Who remembers these?
I remember walking up to a table at a 4th of July festival and asking for one of these. I was probably in junior high school at the time, but I don’t remember exactly when it was. I did know what it was for. A name, rank, and missing in action date was engraved on the bracelets and we were to wear them until the man came home or was reported dead. I remember the adult speaking to me as though I were a child (I was, of course, but what young teenager wanted to be treated like a child?)
“Now, you know what this is?”
I nodded.
“You have to agree not to take it off until he comes home or is reported dead.”
I nodded again. I knew. I agreed.
I wore that bracelet for a few years after the war ended. I scanned the newspaper diligently whenever a list of recovered soldiers appeared.
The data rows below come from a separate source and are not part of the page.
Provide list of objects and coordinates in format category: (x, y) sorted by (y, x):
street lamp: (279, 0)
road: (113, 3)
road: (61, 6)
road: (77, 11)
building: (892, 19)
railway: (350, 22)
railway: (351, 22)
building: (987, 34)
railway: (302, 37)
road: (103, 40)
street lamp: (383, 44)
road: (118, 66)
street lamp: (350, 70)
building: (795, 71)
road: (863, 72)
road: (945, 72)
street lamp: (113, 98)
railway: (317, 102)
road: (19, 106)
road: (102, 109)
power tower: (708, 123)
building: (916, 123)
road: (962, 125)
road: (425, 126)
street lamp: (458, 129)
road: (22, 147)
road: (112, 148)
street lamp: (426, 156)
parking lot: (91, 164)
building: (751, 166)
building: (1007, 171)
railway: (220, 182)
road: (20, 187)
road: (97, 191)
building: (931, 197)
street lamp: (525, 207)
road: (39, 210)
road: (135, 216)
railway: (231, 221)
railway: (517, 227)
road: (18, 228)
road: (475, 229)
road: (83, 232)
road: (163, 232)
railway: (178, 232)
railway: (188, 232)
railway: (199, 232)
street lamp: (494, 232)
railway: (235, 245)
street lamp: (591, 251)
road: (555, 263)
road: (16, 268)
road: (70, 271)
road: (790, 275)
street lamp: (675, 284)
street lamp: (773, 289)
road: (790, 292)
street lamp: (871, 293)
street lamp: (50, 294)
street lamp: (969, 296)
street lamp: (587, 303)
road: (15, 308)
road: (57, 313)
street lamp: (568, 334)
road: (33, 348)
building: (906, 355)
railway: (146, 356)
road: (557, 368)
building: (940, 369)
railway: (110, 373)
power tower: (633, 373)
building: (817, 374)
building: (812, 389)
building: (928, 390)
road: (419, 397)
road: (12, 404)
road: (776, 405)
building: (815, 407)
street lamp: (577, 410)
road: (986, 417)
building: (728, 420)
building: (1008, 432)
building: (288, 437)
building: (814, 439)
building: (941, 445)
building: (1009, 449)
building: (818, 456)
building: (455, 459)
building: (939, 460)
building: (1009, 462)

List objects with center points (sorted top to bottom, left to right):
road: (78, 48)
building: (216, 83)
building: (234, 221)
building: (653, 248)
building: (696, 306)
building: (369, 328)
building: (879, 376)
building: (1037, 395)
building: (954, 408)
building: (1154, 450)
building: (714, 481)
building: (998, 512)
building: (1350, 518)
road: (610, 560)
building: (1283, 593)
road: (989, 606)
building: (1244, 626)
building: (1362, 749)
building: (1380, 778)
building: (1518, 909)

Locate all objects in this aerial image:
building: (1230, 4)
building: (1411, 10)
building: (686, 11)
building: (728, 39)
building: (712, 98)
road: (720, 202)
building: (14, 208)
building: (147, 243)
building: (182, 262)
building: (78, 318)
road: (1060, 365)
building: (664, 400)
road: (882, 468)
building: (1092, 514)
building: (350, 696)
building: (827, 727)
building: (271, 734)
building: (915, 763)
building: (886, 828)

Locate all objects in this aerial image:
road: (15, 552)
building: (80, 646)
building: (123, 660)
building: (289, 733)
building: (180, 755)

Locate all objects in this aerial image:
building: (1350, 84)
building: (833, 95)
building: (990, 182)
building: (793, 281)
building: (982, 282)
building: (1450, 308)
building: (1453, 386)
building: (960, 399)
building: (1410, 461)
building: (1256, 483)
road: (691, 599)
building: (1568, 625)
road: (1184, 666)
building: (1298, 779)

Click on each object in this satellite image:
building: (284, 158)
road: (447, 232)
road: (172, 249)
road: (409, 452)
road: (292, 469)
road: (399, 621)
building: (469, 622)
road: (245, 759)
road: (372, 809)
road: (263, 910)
But there never was any report on the man whose name I wore on my left wrist. It did not seem I would ever know what happened to Col. Burris N. Begley, so I took the bracelet off. I thought it was clear he was never coming home.
I wanted him to so badly. I wanted the name I had to be the fortunate one. I wanted to hear that he’d been reunited his family, a war hero, a happy ending.
I woke up this Memorial Day thinking about Col. Begley. He had a distinctive name and in this age of Google, I should be able to find something.
I first found the history of these bracelets, an idea hatched by college students who only wanted to remember the missing of the Vietnam War, not get involved in the controversy. You can read about it here.
I then found the Library of Congress database, which had a file on Col. Begley. He’d first been reported missing in December of 1966. I knew this from my bracelet. That had been all I’d known. Until now. His aircraft was shot down over North Vietnam. The last report they had from him was that he was going to eject. No chute was detected by his fellow pilots. There were conflicting reports. He was killed in action. He might have been a POW as his name was found scratched in the floor of a POW cell. He was declared killed in 1978. That very well may have been the year I took my bracelet off, even without officially knowing this.
The man was from Kentucky, not too far from me. He was only a year younger than my father, who had retired from the Army just two years before Col. Begley went missing. My father survived WWII. I don’t know, but Col. Begley might have as well.
I’m glad to have this information now. I’m glad he wasn’t forgotten by the public. Many besides myself wore his name on their wrists.